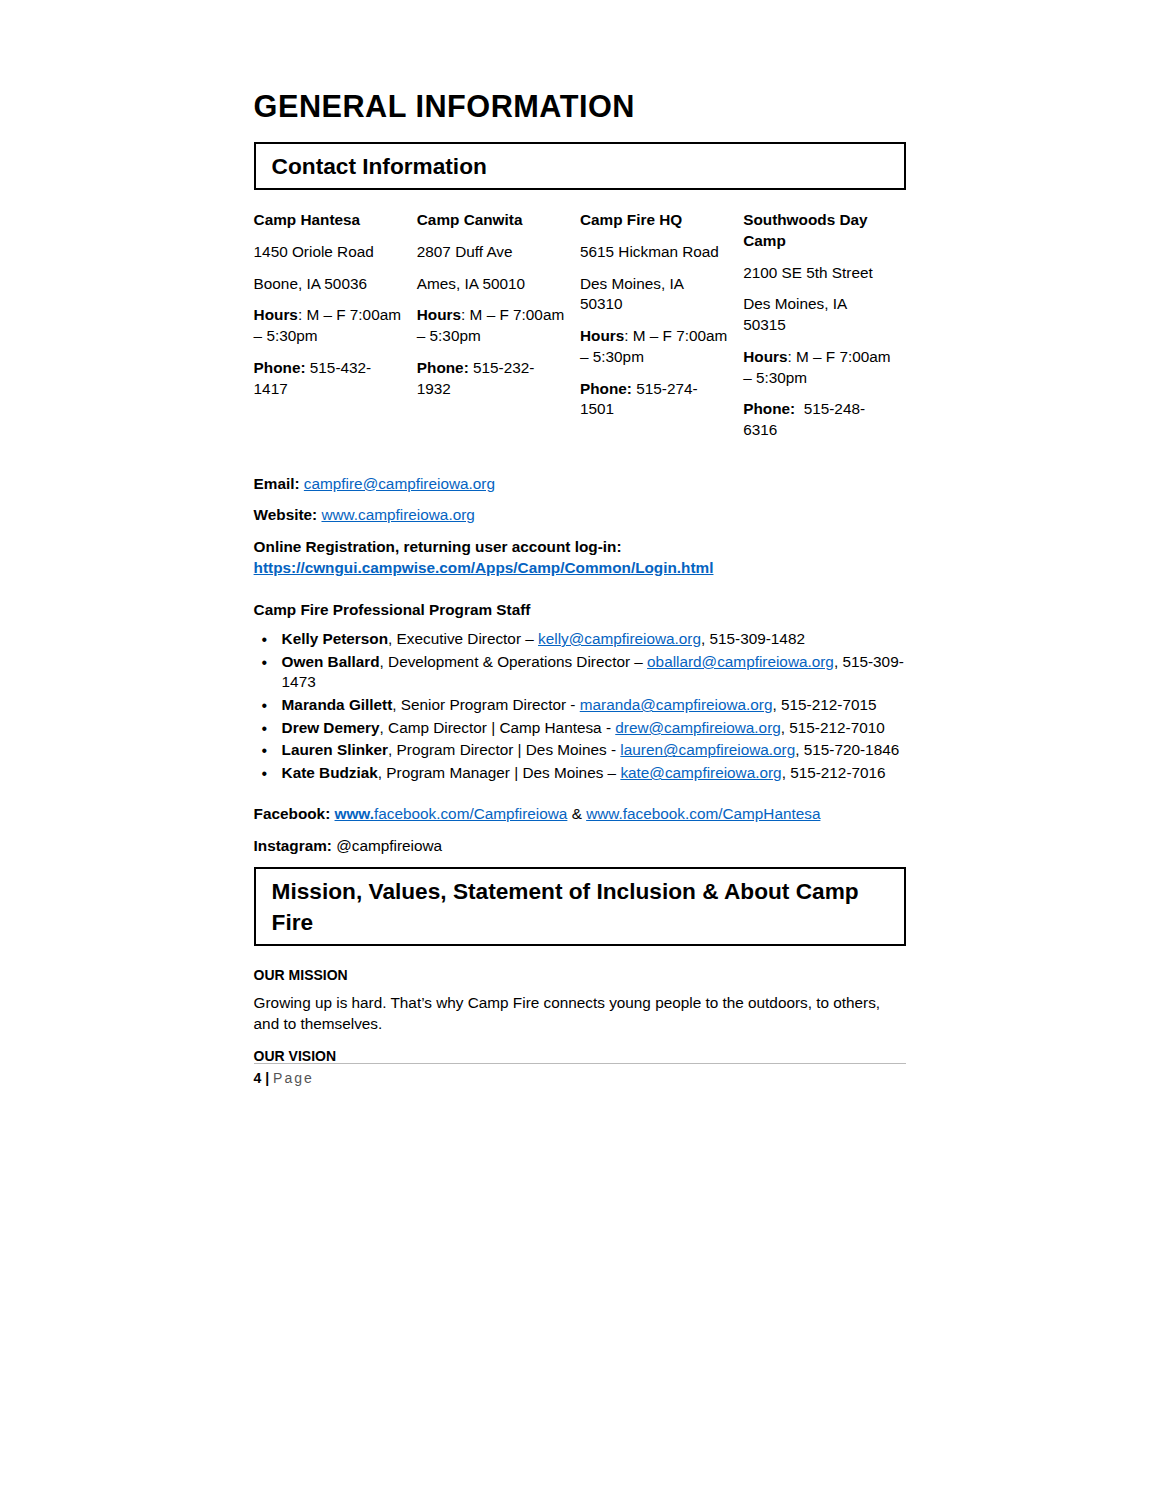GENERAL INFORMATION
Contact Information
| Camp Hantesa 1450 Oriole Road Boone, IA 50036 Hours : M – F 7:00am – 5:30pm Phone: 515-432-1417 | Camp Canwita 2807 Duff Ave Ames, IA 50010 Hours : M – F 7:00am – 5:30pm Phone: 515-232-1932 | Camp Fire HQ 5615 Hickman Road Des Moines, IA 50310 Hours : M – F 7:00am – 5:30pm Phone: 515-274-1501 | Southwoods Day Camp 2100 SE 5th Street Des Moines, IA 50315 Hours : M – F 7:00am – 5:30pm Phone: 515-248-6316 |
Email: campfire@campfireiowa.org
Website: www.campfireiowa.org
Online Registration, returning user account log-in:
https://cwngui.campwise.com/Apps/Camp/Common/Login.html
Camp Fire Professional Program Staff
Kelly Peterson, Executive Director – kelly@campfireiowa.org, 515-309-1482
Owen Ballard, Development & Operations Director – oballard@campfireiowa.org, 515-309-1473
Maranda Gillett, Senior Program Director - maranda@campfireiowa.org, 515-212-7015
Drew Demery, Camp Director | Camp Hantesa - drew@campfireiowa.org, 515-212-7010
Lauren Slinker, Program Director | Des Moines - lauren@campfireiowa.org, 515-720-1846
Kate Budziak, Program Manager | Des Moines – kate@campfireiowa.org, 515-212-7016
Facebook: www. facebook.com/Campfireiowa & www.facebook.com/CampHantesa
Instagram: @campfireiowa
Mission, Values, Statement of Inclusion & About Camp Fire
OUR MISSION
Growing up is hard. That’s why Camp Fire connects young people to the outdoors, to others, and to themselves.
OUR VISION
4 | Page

...

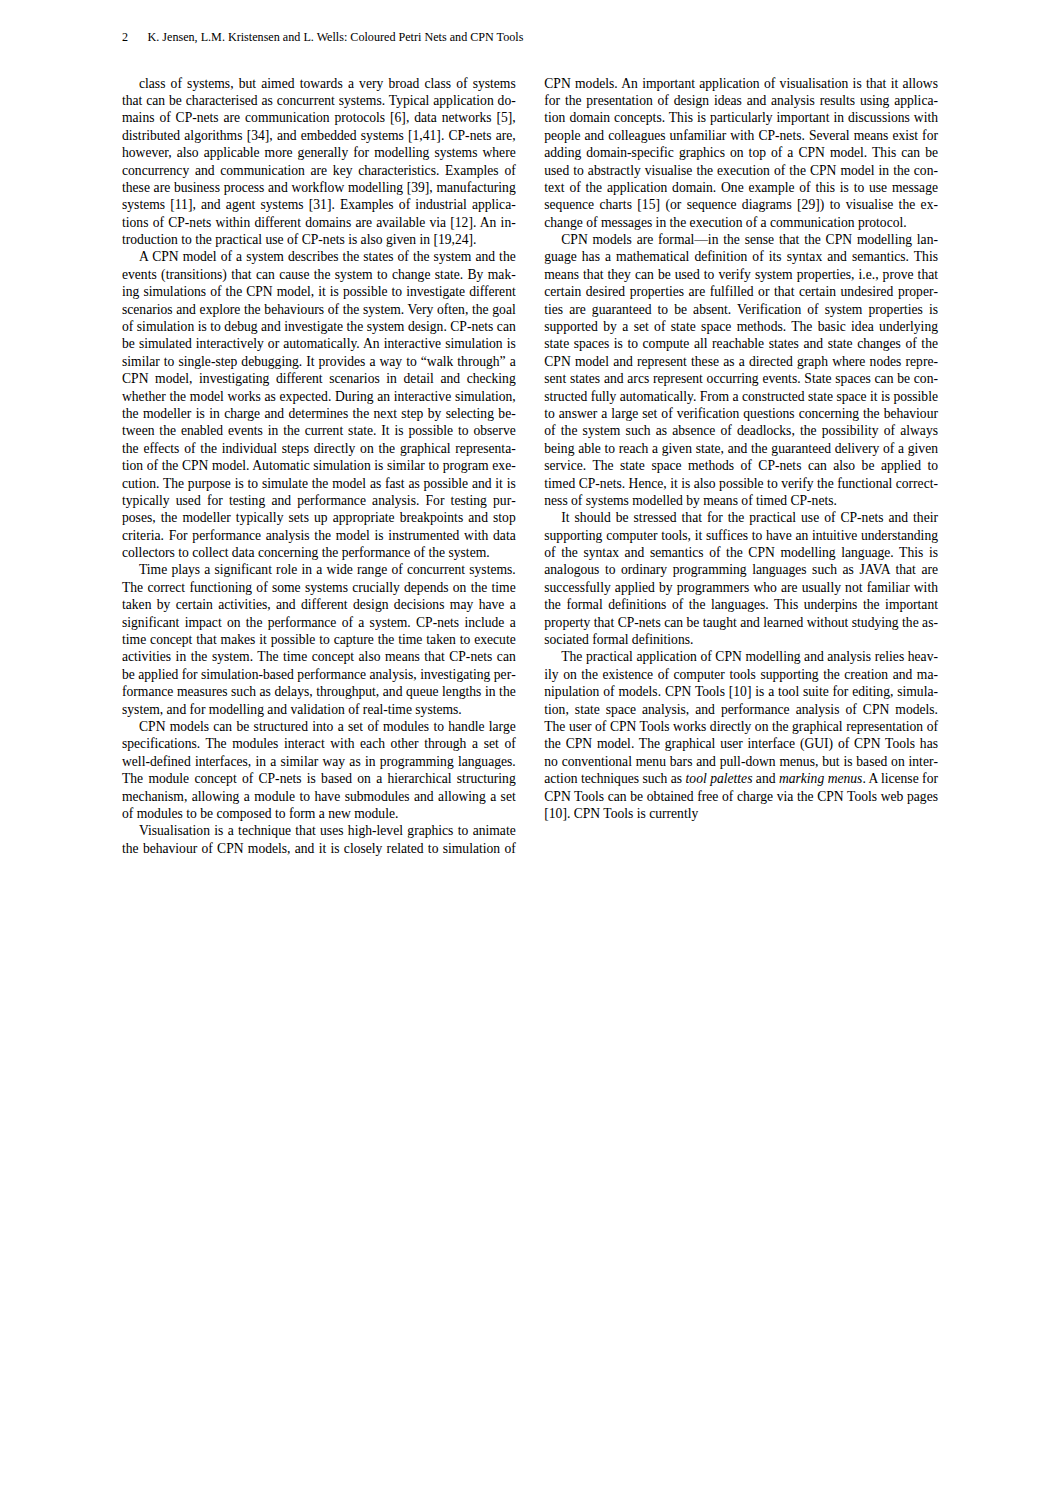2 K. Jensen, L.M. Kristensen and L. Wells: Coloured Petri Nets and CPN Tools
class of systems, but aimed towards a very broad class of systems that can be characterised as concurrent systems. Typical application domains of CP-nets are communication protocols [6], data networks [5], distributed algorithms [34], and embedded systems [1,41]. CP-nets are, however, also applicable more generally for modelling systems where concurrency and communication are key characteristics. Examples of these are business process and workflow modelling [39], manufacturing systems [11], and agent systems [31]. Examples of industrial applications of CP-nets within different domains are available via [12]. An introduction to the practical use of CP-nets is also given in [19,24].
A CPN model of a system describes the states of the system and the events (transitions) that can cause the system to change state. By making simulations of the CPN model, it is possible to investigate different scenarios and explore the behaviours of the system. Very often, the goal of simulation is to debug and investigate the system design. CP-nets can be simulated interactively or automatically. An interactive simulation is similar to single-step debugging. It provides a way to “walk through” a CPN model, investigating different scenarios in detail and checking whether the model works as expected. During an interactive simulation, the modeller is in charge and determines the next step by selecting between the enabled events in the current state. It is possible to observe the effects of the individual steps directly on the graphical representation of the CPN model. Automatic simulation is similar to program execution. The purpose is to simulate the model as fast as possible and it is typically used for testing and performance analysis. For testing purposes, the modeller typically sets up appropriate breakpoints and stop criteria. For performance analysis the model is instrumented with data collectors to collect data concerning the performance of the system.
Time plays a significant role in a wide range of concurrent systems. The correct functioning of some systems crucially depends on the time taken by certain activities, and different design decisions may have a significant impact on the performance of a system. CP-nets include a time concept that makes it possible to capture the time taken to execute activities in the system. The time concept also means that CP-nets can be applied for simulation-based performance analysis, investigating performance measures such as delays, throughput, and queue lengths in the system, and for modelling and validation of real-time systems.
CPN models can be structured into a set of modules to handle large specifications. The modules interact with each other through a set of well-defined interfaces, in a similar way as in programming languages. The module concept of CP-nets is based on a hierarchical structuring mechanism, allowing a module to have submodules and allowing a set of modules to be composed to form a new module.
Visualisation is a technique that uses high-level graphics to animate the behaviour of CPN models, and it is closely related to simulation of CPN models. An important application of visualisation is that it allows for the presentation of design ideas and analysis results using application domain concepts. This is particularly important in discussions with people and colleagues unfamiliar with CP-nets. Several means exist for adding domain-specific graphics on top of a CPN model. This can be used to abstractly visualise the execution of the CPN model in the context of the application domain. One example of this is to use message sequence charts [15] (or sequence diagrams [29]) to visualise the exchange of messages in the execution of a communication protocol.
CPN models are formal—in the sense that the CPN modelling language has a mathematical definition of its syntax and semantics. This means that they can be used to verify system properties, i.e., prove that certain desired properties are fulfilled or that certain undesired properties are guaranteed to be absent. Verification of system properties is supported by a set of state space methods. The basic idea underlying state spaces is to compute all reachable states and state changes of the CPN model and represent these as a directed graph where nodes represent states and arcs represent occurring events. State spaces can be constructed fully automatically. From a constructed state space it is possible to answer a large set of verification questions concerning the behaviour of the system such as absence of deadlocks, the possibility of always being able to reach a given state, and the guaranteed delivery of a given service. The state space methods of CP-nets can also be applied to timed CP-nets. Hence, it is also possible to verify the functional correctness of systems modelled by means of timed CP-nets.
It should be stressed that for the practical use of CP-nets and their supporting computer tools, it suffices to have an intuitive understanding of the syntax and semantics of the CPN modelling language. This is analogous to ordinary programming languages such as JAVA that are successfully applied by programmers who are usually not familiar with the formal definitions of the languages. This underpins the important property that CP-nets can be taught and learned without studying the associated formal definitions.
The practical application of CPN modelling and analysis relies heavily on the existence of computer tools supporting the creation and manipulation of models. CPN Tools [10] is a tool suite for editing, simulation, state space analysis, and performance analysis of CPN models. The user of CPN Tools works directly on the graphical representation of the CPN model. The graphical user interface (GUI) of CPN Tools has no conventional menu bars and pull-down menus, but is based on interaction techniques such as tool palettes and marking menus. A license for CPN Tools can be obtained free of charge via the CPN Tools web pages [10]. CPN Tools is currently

# WORK REQUEST
Pictures in the entries do not go into the copy. Print only the lines starting at the one containing "GENERAL INFORMATION" and ending at the one containing "Camp Fire Professional Program Staff", exactly as they appear.

# WRITTEN ANSWER
GENERAL INFORMATION
Contact Information
| Camp Hantesa 1450 Oriole Road Boone, IA 50036 Hours : M – F 7:00am – 5:30pm Phone: 515-432-1417 | Camp Canwita 2807 Duff Ave Ames, IA 50010 Hours : M – F 7:00am – 5:30pm Phone: 515-232-1932 | Camp Fire HQ 5615 Hickman Road Des Moines, IA 50310 Hours : M – F 7:00am – 5:30pm Phone: 515-274-1501 | Southwoods Day Camp 2100 SE 5th Street Des Moines, IA 50315 Hours : M – F 7:00am – 5:30pm Phone: 515-248-6316 |
Email: campfire@campfireiowa.org
Website: www.campfireiowa.org
Online Registration, returning user account log-in:
https://cwngui.campwise.com/Apps/Camp/Common/Login.html
Camp Fire Professional Program Staff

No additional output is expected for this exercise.